Reportedly, after Sept. 11, 2001, some good citizens of California took out after members of the Sikh community, mistaking them for Arabs. Oh, well, what's a little political incorrectness in the name of national security. Bang, bang -- oops, he was Brazilian. Two young black guys were London bombers: one Jamaican, the other Somalian. Muslim, too. Ergo: Watch your back when around black men -- they could be, ta-dum, Muslims.

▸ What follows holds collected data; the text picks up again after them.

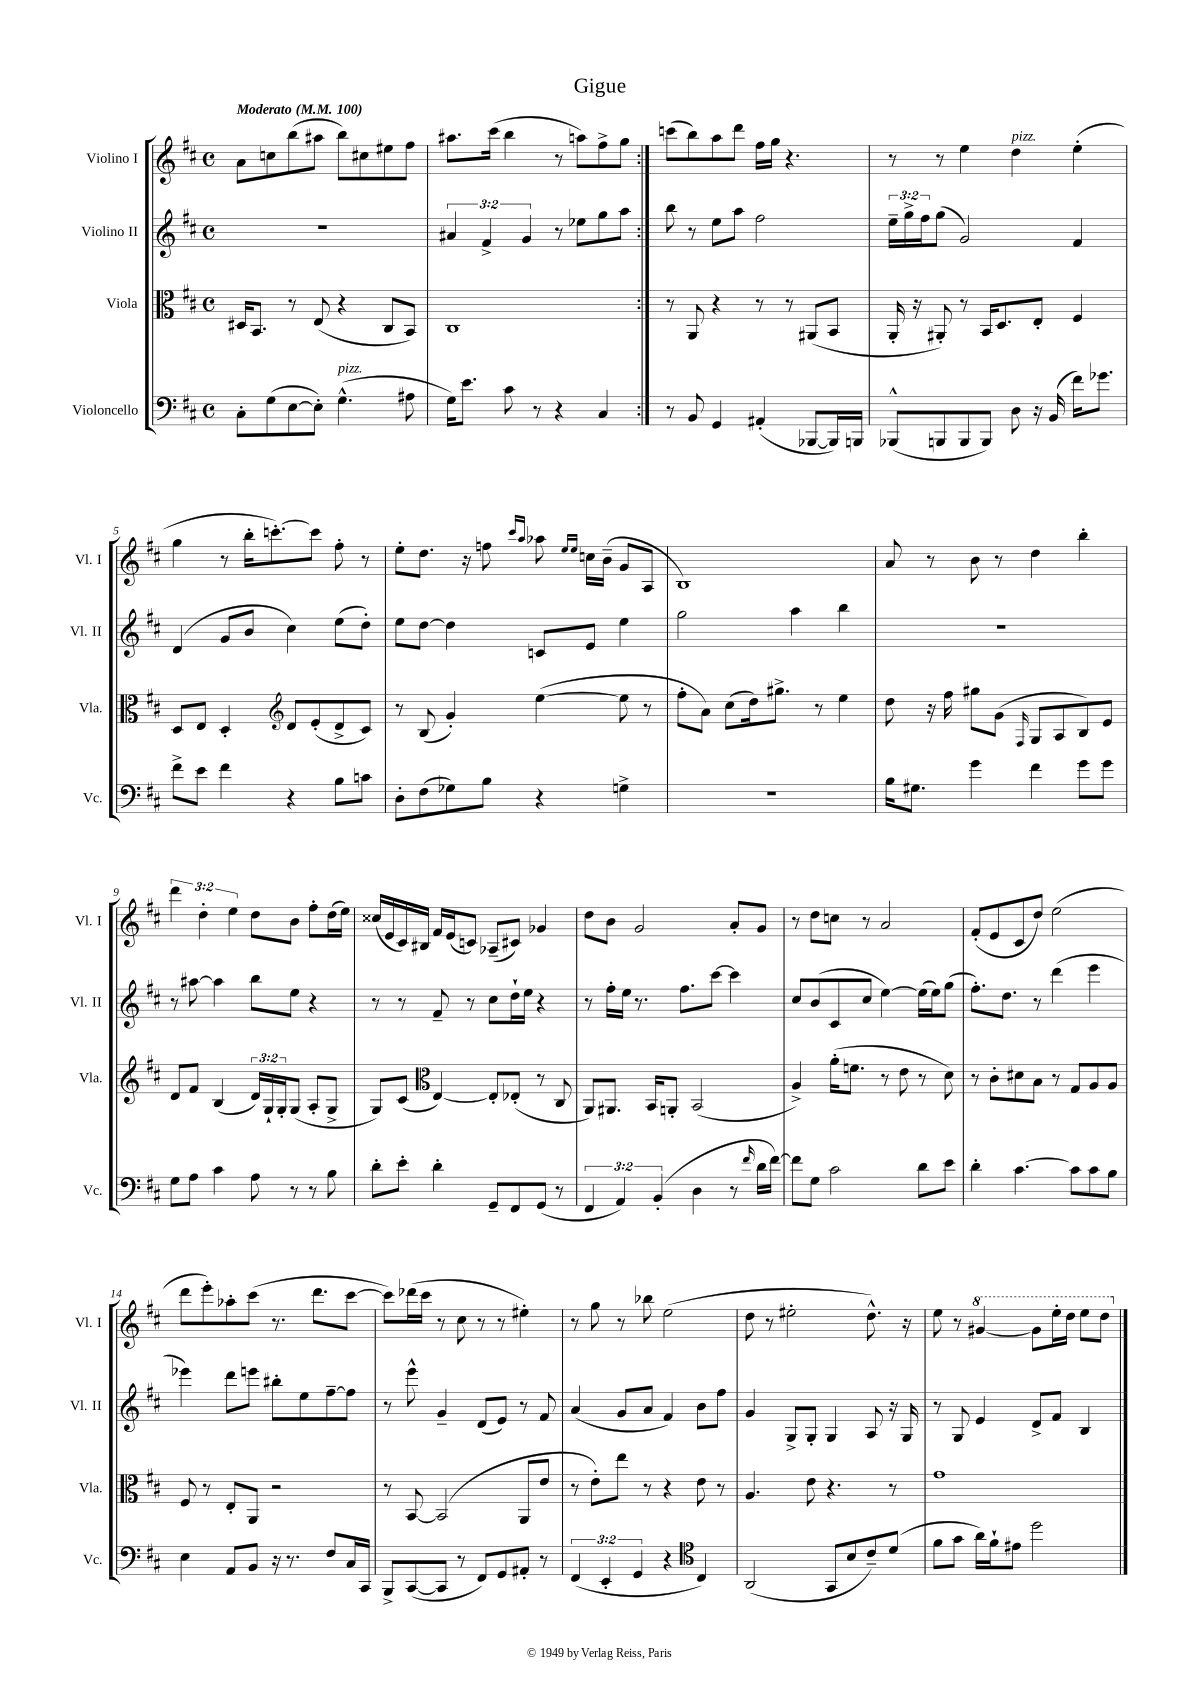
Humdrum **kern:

**kern	**kern	**kern	**kern
*part4	*part3	*part2	*part1
*staff4	*staff3	*staff2	*staff1
*I"Violoncello	*I"Viola	*I"Violino II	*I"Violino I
*I'Vc.	*I'Vla.	*I'Vl. II	*I'Vl. I
*clefF4	*clefC3	*clefG2	*clefG2
*k[f#c#]	*k[f#c#]	*k[f#c#]	*k[f#c#]
*M4/4	*M4/4	*M4/4	*M4/4
*met(c)	*met(c)	*met(c)	*met(c)
*MM100	*MM100	*MM100	*MM100
=1	=1	=1	=1
!	!	!	!LO:TX:a:B:t=Moderato
8C#'\L	16D#X/KL	1r	8a\L
.	8.BB/J	.	.
(8G\	.	.	8ccn\
[8E\	8r	.	(8bb\
8E'\J])	(8E/	.	8aa#X\J
!LO:TX:a:i:t=pizz.	!	!	!
(4.G^^\	4r	.	8bb\L)
.	.	.	8cc#X\
.	8C#/L	.	8ee#X\
8A#X\	8BB/J)	.	8ff#\J
=2	=2	=2	=2
16G\KL)	1C#	6a#X/	8.aa#X\L
8.e\J	.	.	.
.	.	6f#^/	.
.	.	.	(16ccc#\Jk
8c#\	.	.	4bb\
.	.	6g/	.
8r	.	.	.
4r	.	8r	8r
.	.	8ee-X\L	8aan\L)
4C#/	.	8gg\	8ff#^\
.	.	8aa\J	8gg\J
=3:|!	=3:|!	=3:|!	=3:|!
8r	8r	8bb\	(8cccn\L
8BB/	8AA/	8r	8bb\)
4GG/	4r	8ee\L	8aa\
.	.	8aa\J	8ddd\J
(4AA#X'/	8r	2ff#\	16ff#\LL
.	.	.	16gg\JJ
.	8r	.	4.r
[8BBB-X/L	(8AA#X/L	.	.
16BBB-/L])	8BB/J	.	.
16BBBn/JJ	.	.	.
=4	=4	=4	=4
(8BBB-X^^/L	16AA'/	24ee~\LL	8r
.	.	24gg^\	.
.	16r	.	.
.	.	24ff#\J	.
8BBBn/	8AA#X'/)	(8gg\J	8r
8BBB/	8r	2g/)	4ee\
8BBB/J)	16BB/KL	.	.
.	8.D/	.	.
!	!	!	!LO:TX:a:i:t=pizz.
8D\	.	.	4dd\
16r	8E'/J	.	.
(16BB/	.	.	.
16f#\KL)	4F#/	4f#/	(4ee'\
8.g-X\J	.	.	.
!!LO:LB:g=z
=5	=5	=5	=5
8f#^\L	8D/L	(4d/	4gg\
8e\J	8E/J	.	.
4f#\	4D'/	8g/L	8r
.	.	8b/J	16bb'\KL
.	.	.	[8.cccn'\)
*	*clefG2	*	*
4r	8d/L	4cc#\)	.
.	(8e'/	.	8ccc\J]
8B\L	8d^/	(8ee\L	8ff#'\
8cn\J	8c#/J)	8dd'\J)	8r
=6	=6	=6	=6
8D'\L	8r	8ee\L	8ee'\L
(8F#\	(8B/	[8dd\J	8.dd\J
8G-X\)	4g'/)	4dd\]	.
.	.	.	16r
8B\J	.	.	8ffn\
.	.	.	16qqccc#/LL
.	.	.	16qqaa/JJ
4r	([4ee\	8cn/L	8aa-X\
.	.	.	16qqee/LL
.	.	.	16qqee/JJ
.	.	8e/J	16ccn\LL
.	.	.	(16b~\JJ
4Gn^\	8ee\]	4ee\	8g/L
.	8r	.	8A/J
=7	=7	=7	=7
1r	8ff#'\L	2gg\	1B)
.	8a\J)	.	.
.	(8cc#\L	.	.
.	16dd\k)	.	.
.	8.gg#X^\J	.	.
.	.	4aa\	.
.	8r	.	.
.	4ee\	4bb\	.
=8	=8	=8	=8
16B\KL	8dd\	1r	8a/
8.G#X\J	.	.	.
.	16r	.	8r
.	16ff#\	.	.
4g\	8gg#X\L	.	8b\
.	(8g\J	.	8r
.	16qqF#/	.	.
4f#\	8G/L	.	4dd\
.	8A/	.	.
8g\L	8B/)	.	4bb'\
8g\J	8e/J	.	.
!!LO:LB:g=z
=9	=9	=9	=9
8G\L	8d/L	8r	6ddd\
8A\J	8f#/J	[8aa#X\	.
.	.	.	6dd'\
4c#\	(4B/	4aa#\]	.
.	.	.	6ee\
8A\	24d/LL)	8bb\L	8dd\L
.	24G`/	.	.
.	24G'/J	.	.
8r	(8G/J	8ee\J	8b\J
8r	8A'/L	4r	8ff#'\L
8B\	8G^/J	.	(16dd\L
.	.	.	16ee\JJ)
=10	=10	=10	=10
8d'\L	8G/L)	8r	(16cc##X/LL
.	.	.	16e/
8e'\J	(8c#/J	8r	16c#/)
.	.	.	16B#X/JJ
*	*clefC3	*	*
4d'\	[4E/)	8f#~/	16f#/LL
.	.	.	(16e/J
.	.	8r	8cn/J)
8GG~/L	8E'/L]	8cc#\L	(8A-X~/L
8FF#/	(8E-X'/J	16dd`\L	8c#X/J)
.	.	16ee\JJ	.
(8GG/J	8r	4r	4g-X/
8r	8C#/	.	.
=11	=11	=11	=11
6FF#/	8AA/L)	8r	8dd\L
.	8.AA#X/J	16ff#'\LL	8b\J
6AA/)	.	.	.
.	.	16ee\JJ	.
.	.	8.r	2g/
.	16BB/KL	.	.
(6BB'/	.	.	.
.	8AAn'/J	.	.
.	.	8.ff#\L	.
4D\	(2BB/	.	.
.	.	[8ccc#\J	.
8r	.	4ccc#\]	8a'/L
16qqf#/	.	.	.
16d\LL	.	.	8g/J
[16f#\JJ)	.	.	.
=12	=12	=12	=12
8f#\L]	4A^/)	8cc#/L	8r
8G\J	.	(8b/	8dd\L
2c#\	(16a'\KL	8c#/	8ccn\J
.	8.fn\J	.	.
.	.	8cc#/J	8r
.	8r	[4ee\)	2a/
.	8e\	.	.
8d\L	8r	(16ee\LL]	.
.	.	16ee\J)	.
8e\J	8d\)	(8gg\J	.
=13	=13	=13	=13
4d'\	8r	8.ff#'\L)	(8f#'/L
.	8c#'\L	.	8e/
.	.	8.dd\J	.
[4.c#\	8d#X\	.	8c#/
.	8B\J	8r	8dd/J)
.	8r	(4ddd\	(2ee\
8c#\L]	8G/L	.	.
8c#\	8A/	4eee\	.
8B\J	8A/J	.	.
!!LO:LB:g=z
=14	=14	=14	=14
4E\	8F#/	4eee-X\)	8ddd\L
.	8r	.	8eee'\)
8AA/L	8E'/L	8ddd\L	8aa-X'\
8BB/J	8AA/J	8eeen\J	(8ccc#\J
16r	2r	8bb#X'\L	8.r
8.r	.	.	.
.	.	8ee\	.
.	.	.	8.ddd\L
8F#/L	.	[8ff#~\	.
16C#/L	.	8ff#\J]	[8ccc#\J
16CC#/JJ	.	.	.
=15	=15	=15	=15
8BBB^/L	8r	8r	8ccc#\L])
([8CC#/	[8BB/	8eee^^\	(16ddd-X\L
.	.	.	16ccc#\JJ
8CC#/J]	(2BB/]	4g~/	8r
8r	.	.	8cc#\
8FF#/L)	.	(8d/L	8r
8GG/	.	8e/J)	8r
8AA#X'/J	8AA/L	8r	4ee#X'\)
8r	8e/J	8f#/	.
=16	=16	=16	=16
(6FF#/	8r	(4a/	8r
.	8e'\L)	.	8gg\
6EE'/	.	.	.
.	8ee\J	8g/L	8r
6GG/	.	.	.
.	8r	8a/J	8bb-X\
4r	4r	4f#/)	(2ee\
*clefC4	*	*	*
4C#/)	8e\	8b\L	.
.	8r	8ff#\J	.
=17	=17	=17	=17
(2AA/	4.A/	4g/	8dd\
.	.	.	8r
.	.	8G^/L	2ee#X'\
.	8e\	8G'/J	.
8GG/L	4.r	4G/	.
8B/	.	.	.
8c#~/)	.	8A/	8.dd^^\)
(8d/J	8r	16r	.
.	.	16G/	16r
=18	=18	=18	=18
8f#\L	1g	8r	8ee\
8g\J	.	8G/	8r
*	*	*	*8va
16a\LL)	.	4e/	[4gg#X/
16f#`\J	.	.	.
8e#X\J	.	.	.
2dd\	.	8d^/L	8gg#\L]
.	.	8f#/J	16eee'\L
.	.	.	16ddd\JJ
.	.	4B/	8eee\L
.	.	.	8ddd\J
*	*	*	*X8va
==	==	==	==
*-	*-	*-	*-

So while advocates of racial profiling would have authorities subject men and women of black and brown hues to close scrutiny for criminal suspicion, they would look right past:
· White male Oklahoma bomber Timothy McVeigh, who killed 168 people, including 19 children, and damaged 220 buildings.
· White male Eric Rudolph, whose remote-controlled bomb killed a woman and an off-duty police officer at a clinic, whose Olympic Park pipe bomb killed a woman and injured more than 100, and whose bombs hit a gay club and woman's clinic.
· White male Dennis Rader, the "bind, torture, kill" (BTK) serial killer who terrorized Wichita for 31 years.
· D.C.-born and Silver Spring-raised white male John Walker Lindh, who converted to Islam and was captured in Afghanistan fighting for the Taliban.
· The IRA bombers who killed and wounded hundreds; the neo-fascist bombers who killed 80 people and injured nearly 300 in Bologna, Italy; and the truck bombings in Colombia by Pedro Escobar's gang.
But let's get really current. What about those non-Arab, non-South Asians without black or brown skins who are bombing apartment buildings, train stations and theaters in Russia. They've taken down passenger jets, hijacked schools and used female suicide bombers to a fare-thee-well, killing hundreds and wounding thousands. They are Muslims from Chechnya, and would pass the Krauthammer/Sperry eyeball test for terrorists with ease. After all, these folks hail from the Caucasus; you can't get any more Caucasian than that.
What the racial profilers are proposing is insulting, offensive and -- by thought, word and deed, whether intentional or not -- racist. You want estrangement? Start down that road of using ethnicity, national origin and religion as a basis for police action and there's going to be a push-back unlike any seen in this country in many years.